Madeleine’s work on Bosnia and later on Kosovo also reminds us of the importance of working with – and listening to – our unrivaled network of allies and partners, which no other country has. That long-time network is an important strategic asset, one nurtured by generations of policymakers like Madeleine.
America’s representatives – whether on the Cabinet or the Joint Chiefs, in the Foreign Service or our military ranks – do the same today by embodying our values and ideals. I hear this all the time about America’s servicemembers. Defense leaders everywhere I go tell me they like working with our military. That’s because our people aren’t only awesomely competent, but they also don’t intimidate, coerce, or exclude…they work with our allies and partners to ensure a better world. That reputation makes me proud.
But it also makes our country stronger. To ensure that unrivaled network of friends and partners in a changing world, we need to continue to embody our values and principles, to work with allies, and to listen to them. Madeleine’s example is a good one to model.
That was on display this spring when Madeleine gave a terrific commencement speech at Scripps College, in which she explained how people with different opinions, interests, and values – whether at home or around the world – can be brought together for common cause.
Madeleine said, and I quote, “The challenge for our leaders is not to eliminate the diversity of…perspectives – for that’s not possible. The challenge is to manage them – and when necessary, moderate them – so that we are not defined primarily by what keeps us apart.”

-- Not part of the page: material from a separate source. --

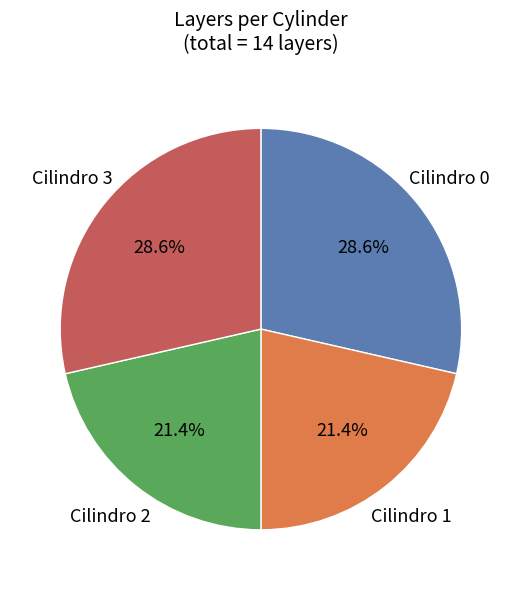

Is there any slice that represents more than half of the pie?

No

Of course, as an immigrant to this country, Madeleine herself has always brought additional empathy to her work and a deeper appreciation for the need to bridge differences and opinions. And over the course of her career and in her post-government work, Madeleine has brought us together again and again to make a better world.
As she’s done so, Madeleine’s helped ensure our nation is safer, stronger, and, yes, indispensable. And because she’s stood up for America’s standards and ideals – shared by people and nation’s around the world – she’s also helped make the world more peaceful, and its people freer, healthier, and more prosperous.

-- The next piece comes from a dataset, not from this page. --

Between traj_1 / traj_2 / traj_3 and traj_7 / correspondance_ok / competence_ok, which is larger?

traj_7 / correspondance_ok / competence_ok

In Washington and in the academy, it’s popular to say that “where you stand depends on where you sit.” But Madeleine’s an exception. Whether on Capitol Hill, at the State Department, on the NSC, or at the UN, her colleagues always knew where Madeleine stood on an issue: for standing up and standing by America’s ideals in the complex eras in which she’s worked…and still works. As she’s helped ensure the United States does so, she has ruffled some feathers – in this building, in the interagency, around the world – she wouldn’t be the Madeleine Albright we all know and love if she hadn’t. But she’s also inspired her colleagues and her country to remember and rededicate themselves – and ourselves – to those values and ideals.

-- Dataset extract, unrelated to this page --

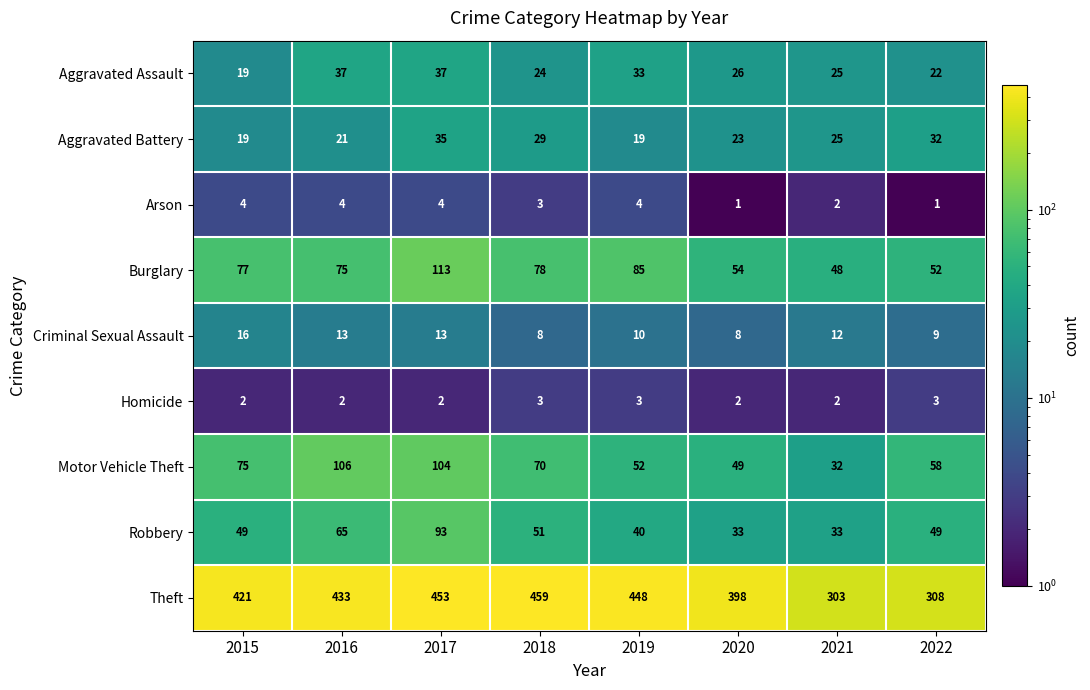

Is the value of Motor Vehicle Theft at 2016 greater than the value of Aggravated Assault at 2017?

Yes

Madeleine has said that, “A successful foreign policy must begin with the world as it is but also work for what we would like it to be.” In her work, Madeleine’s made Washington, her country, and our world what we’d all like them to be: more civilized, more secure, and more hopeful.
Madeleine, yours has been an American life. Nowhere else would your story have been possible. And you’ve dedicated your life to the life of your country. As you’ve done so – and as you continue to do so – you represent the very best of this nation: we’ve never settled for the expedient, we’ve long strived for the exceptional. So have you.
On behalf of the men and women of the Defense Department, and on behalf of a grateful nation, Madeleine, we thank you.
So it is now my great honor to present the Distinguished Public Service Award to Secretary Madeleine Albright.